The great thing about not hearing from certain people you would expect to otherwise hear from is that it much more easily allows the removal of them. There is no in between. It is a very easy period not a comma at the end of a sentence and that sentence speaks volumes about their own sense of self righteousness. I want charitable grateful people around me and I would rather have a small group of gratitude and kind hearts than then opposite, hands down, as I imagine most would want. Remember all things and people in our lives are decisions and choices. Cancer diagnosis gives that choice as a free pass.

The work I have done in the last month with these writings has been a metamorphosis for me as I have learned so much about human nature and gratitude. The kindness of strangers offering to show their breasts and their scars and their stories with me is a type of humility that I want around me. The breast cancer Christmas that I have joked of has been this influx of tangible thoughtful gifts just randomly being dropped off at my home from people I only lightly know or only know me from my writings. Cards in my mail, in my inbox are a constant reminder that when the going gets tough, the goodness in people shows up. The intangible are those phone calls to my team from clients and friends who want to be sure I know they are praying for me, with me and that their prayers are powerful. The tender moments between friends as they take on my life after surgery without so much as a blink of an eye, pausing their lives for my needs is a humble depth that is hard to write about because it is a feeling deep in my core where words are not invented.

I have heard from my boyfriend that I had when I was fifteen to twenty one. I have heard from friends I hung out with during my teens that I haven’t seen in years. I have heard from a childhood friend who I haven’t seen in over twenty years. They have shared their stories and their love and it has warmed me in a way that when I am on the other side of this will probably think it was all a dream.
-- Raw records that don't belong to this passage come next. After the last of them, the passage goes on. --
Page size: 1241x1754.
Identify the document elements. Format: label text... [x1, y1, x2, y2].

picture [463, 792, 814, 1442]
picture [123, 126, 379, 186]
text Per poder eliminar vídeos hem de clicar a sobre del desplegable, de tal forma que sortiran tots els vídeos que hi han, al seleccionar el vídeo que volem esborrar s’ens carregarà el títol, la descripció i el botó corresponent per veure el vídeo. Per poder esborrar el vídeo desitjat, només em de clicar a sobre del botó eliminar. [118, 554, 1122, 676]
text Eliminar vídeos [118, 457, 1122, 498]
Ahh the (ironic) gifts of cancer, what has been an eye rolling cliché for me since my first hearing of the words, “Your biopsy was positive.” And “The odds of having the BRCH2 genetic mutation are 12%.” And the call as I was walking with my friend, Kathy on beautiful Poppasquash Rd. in Bristol, RI in one of my favorite parts of the walk, the view of downtown on the right across the bay and the entrance to Colt State Park on the left, “Is this a good time.”? I paused, looked around and realized how lucky I was that the knowing phone call with the news I would soon be receiving was happening in one of the most beautiful scenic spots in the state and the town I live in and love.

“Yes, this is a perfect time.”




Alayne and Michael. Alayne Michael and Kiley. Alayne Michael and Dave. Ahhhh so blessed.